Monday, May 21, 2012

The Whitehead Piano

From the files of Goodwood:
The Whitehead Piano by Ruth Whitehead Roberts
Amos Whitehead graduated from the University of Virginia.  His father, Dr. James Whitehead of Waynesboro, Georgia, was preparing to deed Amos one of his plantations.  Dr. Whitehead was a very wealthy gentleman, who owned several large plantations.  However, Amos told him that he’d rather have money instead.  You see, he wanted to buy a place in Florida, which had only been acquired by the U.S. government a few years before.
Dr. Whitehead gave his son a trunk that contained a million and a half dollars, and came to North Florida with Amos.  It was as beautiful as their friends had described it.  Amos proceeded to buy a large tract of land on the eastern side of Lake Jackson and built his home on a hill.  This homesite is now owned by the Frank Shaw, Seniors.  In time, Amos fell in love with Margaret Bradford, daughter of Dr. Edward Bradford and Martha Branch Bradford and granddaughter of Governor John Branch. (Note:  John Branch was Susan Hopkins’ father.) They owned two plantations in the area–Pine Hill, on both sides of what is now known as Thomasville Road, and Horseshoe, which overlooked Lake Iammonia.
When Amos and Margaret became engaged, he went to Europe to buy her gifts.  One was a complete set of real pearls–necklace, rings, bracelet and a head band.  He also gave her a beautiful piano, inlaid with green sea snail, that he had bought in New York.  The happy couple was soon married.  As Amos was a captain of the Tallahassee Co. “M”, 2nd Regiment, Florida Infantry, C.S.A., he soon went to war.  He lost a leg in the Battle of Gettysburg, had a wooden one attached and was sent home to recuperate.  Later, while supervising his father-in-law’s lumber mill, his leg was cut by a saw and he bled to death.  He died October 13, 1874.
His wife, Margaret, lost the plantation and all of her property.  She went to live with her daughter in Tallahassee, who lived just a few blocks from William C. Hodges, his wife and his mother.  When Margaret Whitehead began to grow feeble, she sold the piano to William Hodges.  He, in turn, gave it to his mother.  It was kept in their family until they had all passed away.
William Hodges’ wife, after his death, married Col. Thomas Hood.  After Mrs. Hood (Hodges) died, Col. Hood gave the piano to the Brokaw McDougall House.  (It has since been returned to Goodwood.)
I am the granddaughter of Amos and Margaret Whitehead.  I was also a friend of the Hodges family from about 1925 until their deaths.
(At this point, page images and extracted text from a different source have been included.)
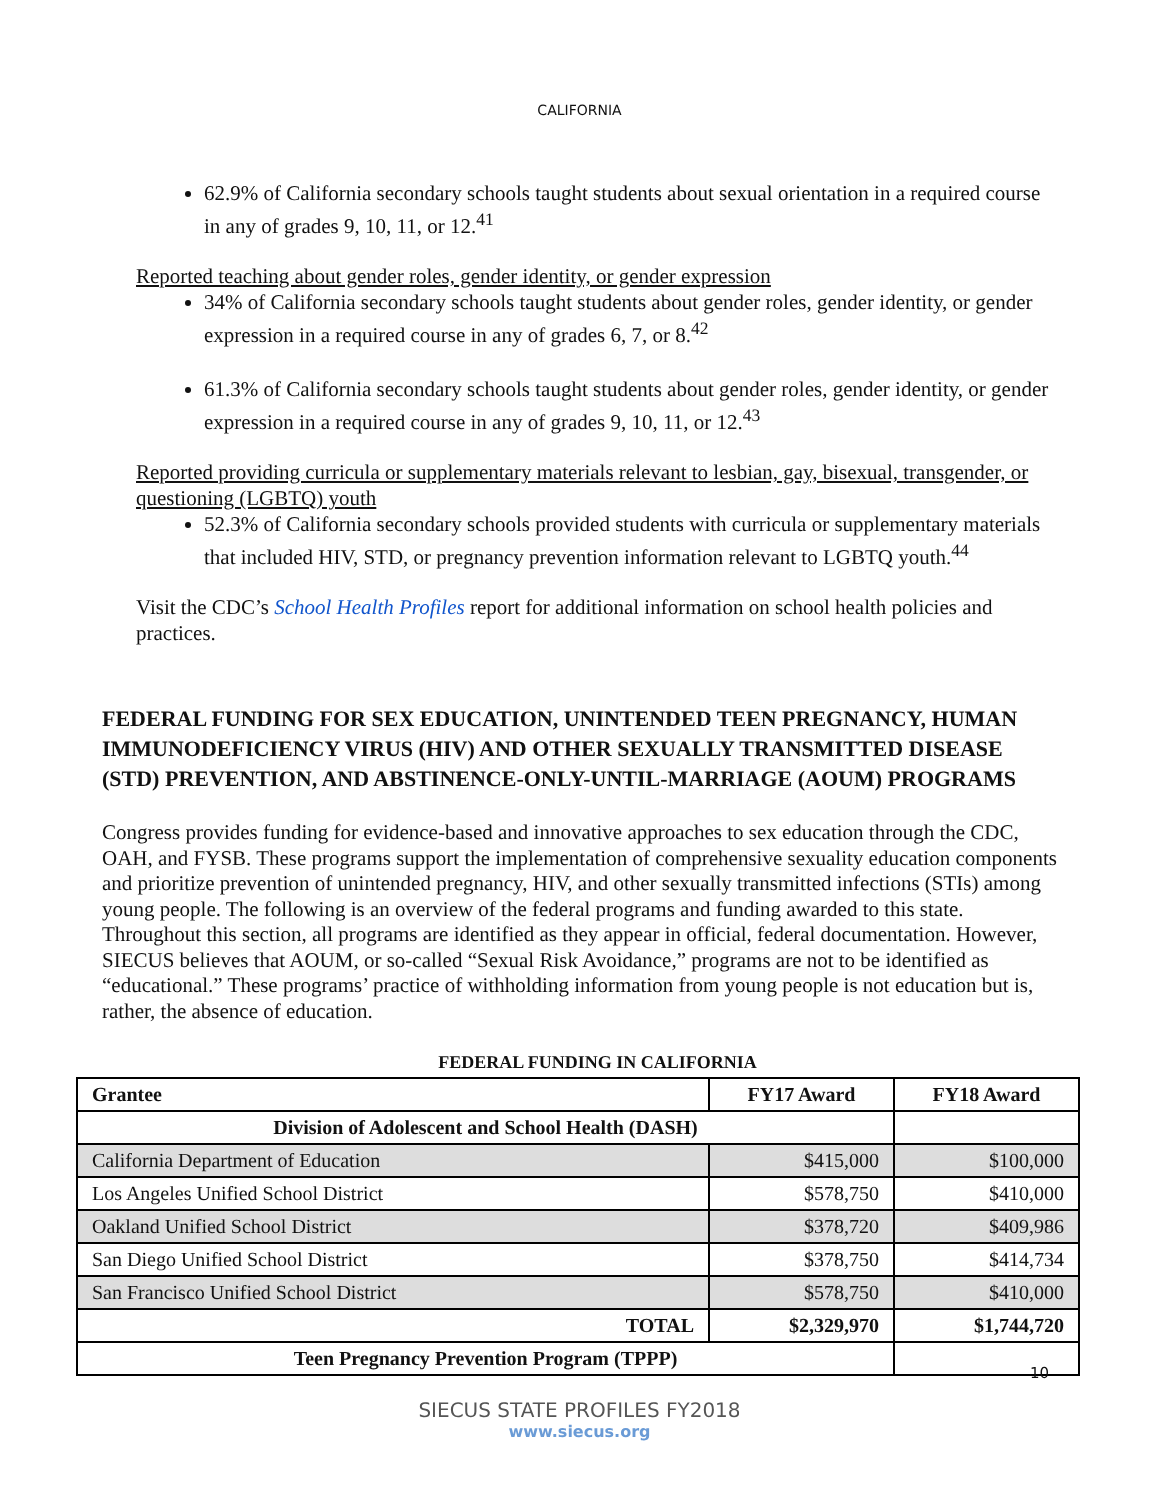CALIFORNIA
62.9% of California secondary schools taught students about sexual orientation in a required course in any of grades 9, 10, 11, or 12.<sup>41</sup>
Reported teaching about gender roles, gender identity, or gender expression
34% of California secondary schools taught students about gender roles, gender identity, or gender expression in a required course in any of grades 6, 7, or 8.<sup>42</sup>
61.3% of California secondary schools taught students about gender roles, gender identity, or gender expression in a required course in any of grades 9, 10, 11, or 12.<sup>43</sup>
Reported providing curricula or supplementary materials relevant to lesbian, gay, bisexual, transgender, or questioning (LGBTQ) youth
52.3% of California secondary schools provided students with curricula or supplementary materials that included HIV, STD, or pregnancy prevention information relevant to LGBTQ youth.<sup>44</sup>
Visit the CDC’s School Health Profiles report for additional information on school health policies and practices.
FEDERAL FUNDING FOR SEX EDUCATION, UNINTENDED TEEN PREGNANCY, HUMAN IMMUNODEFICIENCY VIRUS (HIV) AND OTHER SEXUALLY TRANSMITTED DISEASE (STD) PREVENTION, AND ABSTINENCE-ONLY-UNTIL-MARRIAGE (AOUM) PROGRAMS
Congress provides funding for evidence-based and innovative approaches to sex education through the CDC, OAH, and FYSB. These programs support the implementation of comprehensive sexuality education components and prioritize prevention of unintended pregnancy, HIV, and other sexually transmitted infections (STIs) among young people. The following is an overview of the federal programs and funding awarded to this state. Throughout this section, all programs are identified as they appear in official, federal documentation. However, SIECUS believes that AOUM, or so-called “Sexual Risk Avoidance,” programs are not to be identified as “educational.” These programs’ practice of withholding information from young people is not education but is, rather, the absence of education.
FEDERAL FUNDING IN CALIFORNIA
| Grantee | FY17 Award | FY18 Award |
| --- | --- | --- |
| Division of Adolescent and School Health (DASH) | | |
| California Department of Education | $415,000 | $100,000 |
| Los Angeles Unified School District | $578,750 | $410,000 |
| Oakland Unified School District | $378,720 | $409,986 |
| San Diego Unified School District | $378,750 | $414,734 |
| San Francisco Unified School District | $578,750 | $410,000 |
| TOTAL | $2,329,970 | $1,744,720 |
| Teen Pregnancy Prevention Program (TPPP) | | |
SIECUS STATE PROFILES FY2018
www.siecus.org
10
  1. I am also a descendant of the Whiteheads of Waynesboro, Burke County, GA, and because I live in Tallahassee, I have researched the two brothers who purchased land in Florida.

    In my experience, family stories over time can sometimes be distorted or misunderstood. The facts that I have uncovered are this:

    In 1826 Dr. James Whitehead bought 12 tracts of land totalling 980 acres (and his brother Judge John Whitehead bought 14 tracts of land totalling 1,212 acres) on and near the SE shore of Lake Jackson. Florida had become a US territory in 1820, and such "public" lands were sold for at least $1.25 per acre.

    From 1839 to 1848, Leon County tax lists reveal that Dr. James Whitehead had a working cottom plantation on his land, but he was an absentee owner, remaining mostly at his "Spread Oak" plantation in Burke County, GA or at his Summer home in Bath, Richmond County, GA. His son Amos was the youngest of 11 children, having been born in 1837.

    As Amos was only 10 years old at his father's death, it is unlikely that they ever had a conversation or any agreement about inheriting money instead of a plantation. What is known is that from the years 1849 to 1858 the Leon County property continued as a cotton plantation but it was owned by the "Estate of James Whitehead." During this period the eldest son John Berrien Whitehead appeared to be the administrator, and both the number of slaves and acres of land saw an increase.

    It was not until 1859, when his son Amos was age 22, that the tax lists give his name as owner; by this time the plantation had grown to 2200 acres. Although the assessed value of all this property, slaves, and horses was about $70,000 in 1858, when Amos claimed his inheritance in 1859, half of the slaves were no longer included in the tax lists. In any case, it would be an exaggeration to think that "Dr. Whitehead gave his son a trunk that contained a million and a half dollars" as his inheritance.

    If anyone is interested, I have seen the entire text of Dr. James Whitehead's will available on the Internet.

  2. Thank you very much for sharing your research. Ruth Whitehead Roberts (1906-1999) wrote her family story in the 1990s. She was the daughter of James Edward Whitehead (son of Amos) and Charlotte Arthur. The million and a half dollars does seem to be a fish tale!